Harus diakui, dalam banyak ayat dan hadis, sholat menjadi perintah yang kewajibannya sudah dimaklumi secara bersama, atau dalam istilah ushul fiqh disebut ma’lumun min an-din bi al-dharurah. Wajar saja takaran keagamaan seseorang dapat dilihat dari ketertibannya mendirikan shalat. Dalam kalimat aqim as-shalah (dirikanlah shalat) dan …iqam as-shalah (mendirikan shalat)…mengukuhkan betapa shalat merupakan hal yang sangat prinsipil dan kesalehan yang utama.

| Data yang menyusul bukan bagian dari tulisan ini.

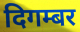
दिगम्बर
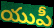
యుపీ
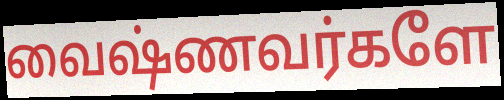
வைஷ்ணவர்களே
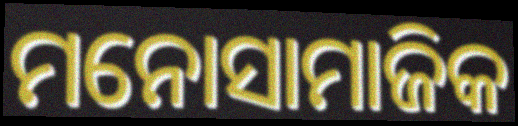
ମନୋସାମାଜିକ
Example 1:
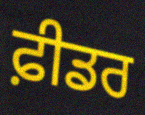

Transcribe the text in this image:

ਫ਼ੀਡਰ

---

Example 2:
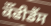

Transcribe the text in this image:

ਕੌਂਫੀਡੈਂਸ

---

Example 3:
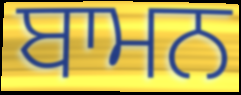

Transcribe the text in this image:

ਬਾਮਨ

Ini berkonsekuensi logis pada berdirinya banyak masjid dan musholla. Para donatur juga bermunculan untuk saling berlomba mencatatkan namanya sebagai pendiri rumah Allah itu. Tercatat tak kurang dari 800 ribu masjid berdiri di tanah air tercinta kita. Ini kemudian yang mengagetkan Raja Salman ketika berkunjung ke Indonesia. Seiring dengan itu, takaran kesalehan masyarakat kita terletak, untuk tidak mengatakan terjebak, pada ritual-ritual shalat. Takaran tersebut tidak ada salahnya, karena secara teologis Alquran dan as-Sunnah juga menjelaskan secara tegas.

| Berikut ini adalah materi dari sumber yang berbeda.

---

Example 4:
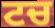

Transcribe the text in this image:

ਟਚ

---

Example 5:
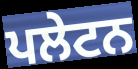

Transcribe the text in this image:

ਪਲੇਟਨ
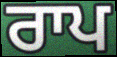
ਰਾਪ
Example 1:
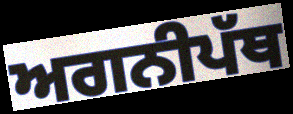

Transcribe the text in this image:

ਅਗਨੀਪੱਥ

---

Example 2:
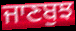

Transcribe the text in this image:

ਜਾਣਬੁਝ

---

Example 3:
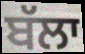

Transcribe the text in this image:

ਬੱਲਾ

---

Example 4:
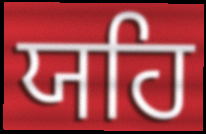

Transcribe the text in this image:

ਯਹਿ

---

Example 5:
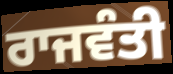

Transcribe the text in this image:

ਰਾਜਵੰਤੀ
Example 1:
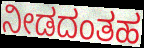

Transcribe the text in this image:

ನೀಡದಂತಹ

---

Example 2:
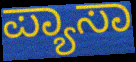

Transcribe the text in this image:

ಪ್ಯಾಸಾ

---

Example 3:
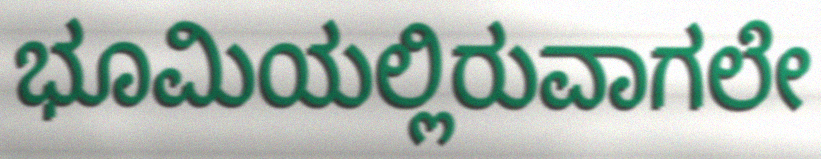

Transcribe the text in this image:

ಭೂಮಿಯಲ್ಲಿರುವಾಗಲೇ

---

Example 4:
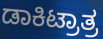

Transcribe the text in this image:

Masalahnya terletak pada pengabaian ibadah-ibadah lain yang dianggap kurang penting dan tidak utama. Padahal Islam mengandung aspek-aspek ajaran yang bersifat utuh, saling terkait dan tidak parsial. Misalnya saja, aspek ibadah tidak dapat berdiri sendiri. Aspek ini harus dilengkapi dengan aspek akidah, akhlak, dan mu’amalah duniawiyah. Abai terhadap salah satunya menyebabkan Islam tak mampu tampil dengan wajah sempurna dan menyentuh sudut-sudut kehidupan masyarakat.

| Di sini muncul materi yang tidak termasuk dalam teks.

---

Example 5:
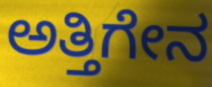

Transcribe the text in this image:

ಅತ್ತಿಗೇನ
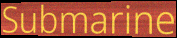
Submarine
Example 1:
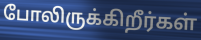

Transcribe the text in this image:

போலிருக்கிறீர்கள்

Jika shalat diyakini sebagai ibadah yang sangat penting, maka ajaran-ajaran lain juga sama pentingnya, seperti menjaga kebersihan lingkungan, tidak membuang sampah di sembarang tempat, mematuhi regulasi berlalu lintas atau melunasi hutang. Oleh karena itu, ajaran-ajaran tersebut mesti dimunculkan sesering mungkin agar umat Islam awas dan sadar bahwa menjaga kebersihan lingkungan, tertib berlalu lintas, melunasi hutang, sama pentingnya dengan mendirikan shalat. Dari sini dapat dimengerti bahwa menjaga kebersihan lingkungan, mematuhi rambu-rambu lalu lintas, melunasi hutang, sejatinya merupakan takaran-takaran kesalehan juga.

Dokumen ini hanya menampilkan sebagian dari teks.